[EXCERPT TO READ — start]
Pregnancy affects 750,000 teens every year, and the vast majority (82%) are unintended. The good news is that this birth rate has been steadily declining since 1990. This decline is largely due to the increased use of contraceptives. However, the teen pregnancy, birth and abortion rate in the United States is still much higher than in many industrialized nations. So, how do we address this and continue the downward trend?

 

Teens need youth-friendly services, information and counseling about abstinence, condoms and options for contraception. They also need to envision a positive future for themselves, which includes higher education, employment and healthy relationships. It takes parents, educators, health professionals and even other teens to help make this happen.

 

While age is a major factor, race also accounts for the high rate of teen pregnancies. Since 1990 the pregnancy rate for African American teens has declined 44%, 22% for Hispanics, 56% for Asians and 38% for whites. Among ethnicities, white teens have the highest pregnancy and birth rates. 

 

So, what consequences are associated with teen pregnancy? Teen mothers are less likely to attain a high school diploma, they earn significantly less, are more likely to be on welfare and are at risk of having a subsequent pregnancy within two years, which compound the educational and financial difficulties for young women. Their children are also more likely to be born premature or of a low birth weight as compared to children of older mothers. This places the children at a higher risk of other health problems.

 

How can we approach the barriers to prevention of teenage pregnancy? Among teens, pregnancy is both a cause and effect of poverty and low academic achievement. Teen mothers get caught in the ‘cycle of poverty’. They are more likely to become pregnant as a teen if their mother or sister gave birth as a teen. If they have a low expectation for their future or feel that they lack control over their lives increases their risk of teen pregnancy. Besides pregnancy, young people face challenges including sexual transmitted infections, HIV, unhealthy relationships, developing sexuality and mental health issues. We need to empower youth and support women’s reproductive decisions. Luckily, there are programs for use in schools, communities and clinics which can help teens prevent pregnancy. Parents need to have open and honest communication about sex, sexuality, and relationships to help teens lower their risk behaviors and increase their use of contraception.
[EXCERPT TO READ — finish]
[DATASET — start]
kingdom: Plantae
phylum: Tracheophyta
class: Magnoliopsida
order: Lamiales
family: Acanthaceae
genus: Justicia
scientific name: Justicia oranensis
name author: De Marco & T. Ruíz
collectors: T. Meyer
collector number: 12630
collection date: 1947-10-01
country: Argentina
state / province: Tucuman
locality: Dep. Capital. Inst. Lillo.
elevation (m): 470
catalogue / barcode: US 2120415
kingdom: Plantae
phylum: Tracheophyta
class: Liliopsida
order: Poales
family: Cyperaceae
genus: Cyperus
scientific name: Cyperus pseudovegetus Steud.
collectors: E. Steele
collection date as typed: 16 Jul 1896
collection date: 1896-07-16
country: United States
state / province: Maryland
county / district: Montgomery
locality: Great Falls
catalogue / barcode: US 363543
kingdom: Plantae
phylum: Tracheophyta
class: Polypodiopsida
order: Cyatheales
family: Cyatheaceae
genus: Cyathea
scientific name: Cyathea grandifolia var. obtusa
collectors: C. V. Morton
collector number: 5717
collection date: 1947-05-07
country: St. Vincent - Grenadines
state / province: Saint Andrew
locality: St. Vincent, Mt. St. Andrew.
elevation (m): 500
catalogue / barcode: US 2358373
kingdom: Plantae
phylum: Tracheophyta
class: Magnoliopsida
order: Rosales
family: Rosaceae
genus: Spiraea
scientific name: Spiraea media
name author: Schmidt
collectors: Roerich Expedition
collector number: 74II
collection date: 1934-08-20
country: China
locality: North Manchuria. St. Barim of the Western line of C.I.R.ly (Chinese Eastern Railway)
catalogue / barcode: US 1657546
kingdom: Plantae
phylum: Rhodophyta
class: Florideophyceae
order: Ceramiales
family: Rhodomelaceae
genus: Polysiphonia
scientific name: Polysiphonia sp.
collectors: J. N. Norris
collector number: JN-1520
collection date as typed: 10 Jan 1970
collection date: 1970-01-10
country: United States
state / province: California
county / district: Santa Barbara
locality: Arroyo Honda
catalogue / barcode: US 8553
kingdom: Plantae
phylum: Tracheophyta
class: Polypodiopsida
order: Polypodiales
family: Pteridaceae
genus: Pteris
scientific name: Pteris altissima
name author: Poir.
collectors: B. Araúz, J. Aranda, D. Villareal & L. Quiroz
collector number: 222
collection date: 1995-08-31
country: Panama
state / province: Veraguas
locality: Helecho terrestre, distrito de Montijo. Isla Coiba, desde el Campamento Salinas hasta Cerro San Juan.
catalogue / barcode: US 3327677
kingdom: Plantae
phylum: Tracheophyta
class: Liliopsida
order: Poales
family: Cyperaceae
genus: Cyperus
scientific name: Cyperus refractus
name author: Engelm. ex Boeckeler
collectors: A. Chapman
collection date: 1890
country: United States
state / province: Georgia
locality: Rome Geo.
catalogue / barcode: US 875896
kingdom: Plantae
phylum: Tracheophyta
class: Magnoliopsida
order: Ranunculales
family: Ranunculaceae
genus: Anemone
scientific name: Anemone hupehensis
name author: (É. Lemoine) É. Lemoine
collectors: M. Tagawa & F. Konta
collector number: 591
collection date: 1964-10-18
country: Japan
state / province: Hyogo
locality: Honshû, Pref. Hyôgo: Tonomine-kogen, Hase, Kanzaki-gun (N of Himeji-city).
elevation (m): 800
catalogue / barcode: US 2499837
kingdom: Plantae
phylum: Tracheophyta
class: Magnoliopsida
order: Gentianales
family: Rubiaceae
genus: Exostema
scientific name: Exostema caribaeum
[DATASET — finish]
[ASSIGNED TASK 1]
Answer these questions from the teen pregnancy text:
(a) How many teens does pregnancy affect every year?
(b) Since 1990, by what percentage has the pregnancy rate for Asian teens declined?
(c) Compared with children of older mothers, how are children of teen mothers more likely to be born?
[ASSIGNED TASK 2]
Reproduce word for word the passage of the teen pregnancy text starting with "So, what consequences" and going on through "other health problems.".

[RESPONSE BOX 1]
(a) 750,000
(b) 56%
(c) Premature or of a low birth weight

[RESPONSE BOX 2]
So, what consequences are associated with teen pregnancy? Teen mothers are less likely to attain a high school diploma, they earn significantly less, are more likely to be on welfare and are at risk of having a subsequent pregnancy within two years, which compound the educational and financial difficulties for young women. Their children are also more likely to be born premature or of a low birth weight as compared to children of older mothers. This places the children at a higher risk of other health problems.